▸ **Items from a data source**
##############################
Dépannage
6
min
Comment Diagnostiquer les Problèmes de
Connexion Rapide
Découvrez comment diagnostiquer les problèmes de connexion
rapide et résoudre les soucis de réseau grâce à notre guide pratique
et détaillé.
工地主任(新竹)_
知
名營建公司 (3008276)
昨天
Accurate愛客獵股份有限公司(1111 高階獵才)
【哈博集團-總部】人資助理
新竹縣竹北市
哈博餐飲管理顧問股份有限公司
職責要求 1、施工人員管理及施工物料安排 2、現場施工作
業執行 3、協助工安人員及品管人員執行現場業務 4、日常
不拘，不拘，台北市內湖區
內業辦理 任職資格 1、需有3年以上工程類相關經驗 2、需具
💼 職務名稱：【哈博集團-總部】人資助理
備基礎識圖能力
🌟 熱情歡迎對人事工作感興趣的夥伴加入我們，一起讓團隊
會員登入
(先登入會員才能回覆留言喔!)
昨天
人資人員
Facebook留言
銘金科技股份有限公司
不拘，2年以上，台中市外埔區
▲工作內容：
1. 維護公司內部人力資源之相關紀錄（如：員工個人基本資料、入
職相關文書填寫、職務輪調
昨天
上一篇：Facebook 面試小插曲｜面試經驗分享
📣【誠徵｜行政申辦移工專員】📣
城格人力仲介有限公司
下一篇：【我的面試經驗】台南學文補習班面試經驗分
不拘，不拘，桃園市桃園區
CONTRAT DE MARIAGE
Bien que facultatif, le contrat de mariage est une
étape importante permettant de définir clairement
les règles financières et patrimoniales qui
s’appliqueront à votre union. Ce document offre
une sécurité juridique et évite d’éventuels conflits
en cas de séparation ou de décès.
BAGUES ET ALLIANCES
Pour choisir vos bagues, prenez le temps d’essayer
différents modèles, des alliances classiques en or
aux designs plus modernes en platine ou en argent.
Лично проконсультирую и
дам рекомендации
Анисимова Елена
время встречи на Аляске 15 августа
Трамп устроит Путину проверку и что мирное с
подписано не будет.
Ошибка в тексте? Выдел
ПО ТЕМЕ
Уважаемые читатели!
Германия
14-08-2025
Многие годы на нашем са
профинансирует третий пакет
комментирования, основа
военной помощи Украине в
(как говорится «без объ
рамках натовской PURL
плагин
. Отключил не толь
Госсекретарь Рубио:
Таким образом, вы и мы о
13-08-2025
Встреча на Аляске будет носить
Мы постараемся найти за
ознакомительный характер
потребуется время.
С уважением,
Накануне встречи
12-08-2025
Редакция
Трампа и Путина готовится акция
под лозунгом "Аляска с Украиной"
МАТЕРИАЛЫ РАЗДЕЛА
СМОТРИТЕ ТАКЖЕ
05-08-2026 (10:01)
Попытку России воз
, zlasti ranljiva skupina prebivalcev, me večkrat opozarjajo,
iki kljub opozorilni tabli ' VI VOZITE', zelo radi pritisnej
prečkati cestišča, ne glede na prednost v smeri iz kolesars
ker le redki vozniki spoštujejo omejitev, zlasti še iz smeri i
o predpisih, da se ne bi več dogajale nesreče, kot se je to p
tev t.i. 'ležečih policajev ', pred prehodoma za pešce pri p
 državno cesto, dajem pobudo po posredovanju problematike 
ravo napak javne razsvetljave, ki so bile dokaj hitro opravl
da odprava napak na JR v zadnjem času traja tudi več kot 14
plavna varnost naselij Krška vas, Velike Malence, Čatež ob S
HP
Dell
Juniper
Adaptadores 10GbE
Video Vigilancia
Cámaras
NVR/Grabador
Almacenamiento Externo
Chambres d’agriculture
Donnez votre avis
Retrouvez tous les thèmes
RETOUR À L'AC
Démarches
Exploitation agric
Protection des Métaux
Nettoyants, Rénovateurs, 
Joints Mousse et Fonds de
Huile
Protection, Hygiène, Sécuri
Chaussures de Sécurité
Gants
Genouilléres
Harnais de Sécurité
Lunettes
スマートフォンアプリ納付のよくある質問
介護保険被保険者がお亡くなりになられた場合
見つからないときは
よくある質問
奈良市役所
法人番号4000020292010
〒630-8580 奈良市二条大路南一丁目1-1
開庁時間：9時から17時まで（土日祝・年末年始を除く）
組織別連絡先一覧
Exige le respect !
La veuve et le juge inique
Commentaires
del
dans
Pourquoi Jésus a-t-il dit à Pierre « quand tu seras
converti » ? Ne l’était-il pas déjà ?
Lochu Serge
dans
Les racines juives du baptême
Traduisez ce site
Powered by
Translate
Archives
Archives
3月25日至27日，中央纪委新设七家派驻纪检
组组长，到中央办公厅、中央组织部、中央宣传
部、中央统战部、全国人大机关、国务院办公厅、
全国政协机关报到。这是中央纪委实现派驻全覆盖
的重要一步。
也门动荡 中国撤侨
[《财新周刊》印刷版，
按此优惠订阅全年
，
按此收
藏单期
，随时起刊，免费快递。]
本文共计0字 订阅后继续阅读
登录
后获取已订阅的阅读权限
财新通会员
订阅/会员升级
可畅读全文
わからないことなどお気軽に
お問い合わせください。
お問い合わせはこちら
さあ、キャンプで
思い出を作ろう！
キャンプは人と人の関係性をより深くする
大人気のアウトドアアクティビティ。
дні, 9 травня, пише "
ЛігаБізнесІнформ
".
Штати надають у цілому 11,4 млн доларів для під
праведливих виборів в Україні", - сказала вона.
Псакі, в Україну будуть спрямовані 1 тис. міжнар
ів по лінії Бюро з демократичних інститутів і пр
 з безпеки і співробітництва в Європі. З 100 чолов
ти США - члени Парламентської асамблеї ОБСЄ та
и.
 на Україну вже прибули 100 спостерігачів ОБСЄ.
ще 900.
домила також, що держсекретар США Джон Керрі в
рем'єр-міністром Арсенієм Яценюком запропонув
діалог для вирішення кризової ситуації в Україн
##############################
▸ **Exercise details**
The line with "Анисимова Елена" marks the end; reproduce exactly every line from the start of the entries up to it, that line included.

▸ **Solution for this exercise**
Dépannage
6
min
Comment Diagnostiquer les Problèmes de
Connexion Rapide
Découvrez comment diagnostiquer les problèmes de connexion
rapide et résoudre les soucis de réseau grâce à notre guide pratique
et détaillé.
工地主任(新竹)_
知
名營建公司 (3008276)
昨天
Accurate愛客獵股份有限公司(1111 高階獵才)
【哈博集團-總部】人資助理
新竹縣竹北市
哈博餐飲管理顧問股份有限公司
職責要求 1、施工人員管理及施工物料安排 2、現場施工作
業執行 3、協助工安人員及品管人員執行現場業務 4、日常
不拘，不拘，台北市內湖區
內業辦理 任職資格 1、需有3年以上工程類相關經驗 2、需具
💼 職務名稱：【哈博集團-總部】人資助理
備基礎識圖能力
🌟 熱情歡迎對人事工作感興趣的夥伴加入我們，一起讓團隊
會員登入
(先登入會員才能回覆留言喔!)
昨天
人資人員
Facebook留言
銘金科技股份有限公司
不拘，2年以上，台中市外埔區
▲工作內容：
1. 維護公司內部人力資源之相關紀錄（如：員工個人基本資料、入
職相關文書填寫、職務輪調
昨天
上一篇：Facebook 面試小插曲｜面試經驗分享
📣【誠徵｜行政申辦移工專員】📣
城格人力仲介有限公司
下一篇：【我的面試經驗】台南學文補習班面試經驗分
不拘，不拘，桃園市桃園區
CONTRAT DE MARIAGE
Bien que facultatif, le contrat de mariage est une
étape importante permettant de définir clairement
les règles financières et patrimoniales qui
s’appliqueront à votre union. Ce document offre
une sécurité juridique et évite d’éventuels conflits
en cas de séparation ou de décès.
BAGUES ET ALLIANCES
Pour choisir vos bagues, prenez le temps d’essayer
différents modèles, des alliances classiques en or
aux designs plus modernes en platine ou en argent.
Лично проконсультирую и
дам рекомендации
Анисимова Елена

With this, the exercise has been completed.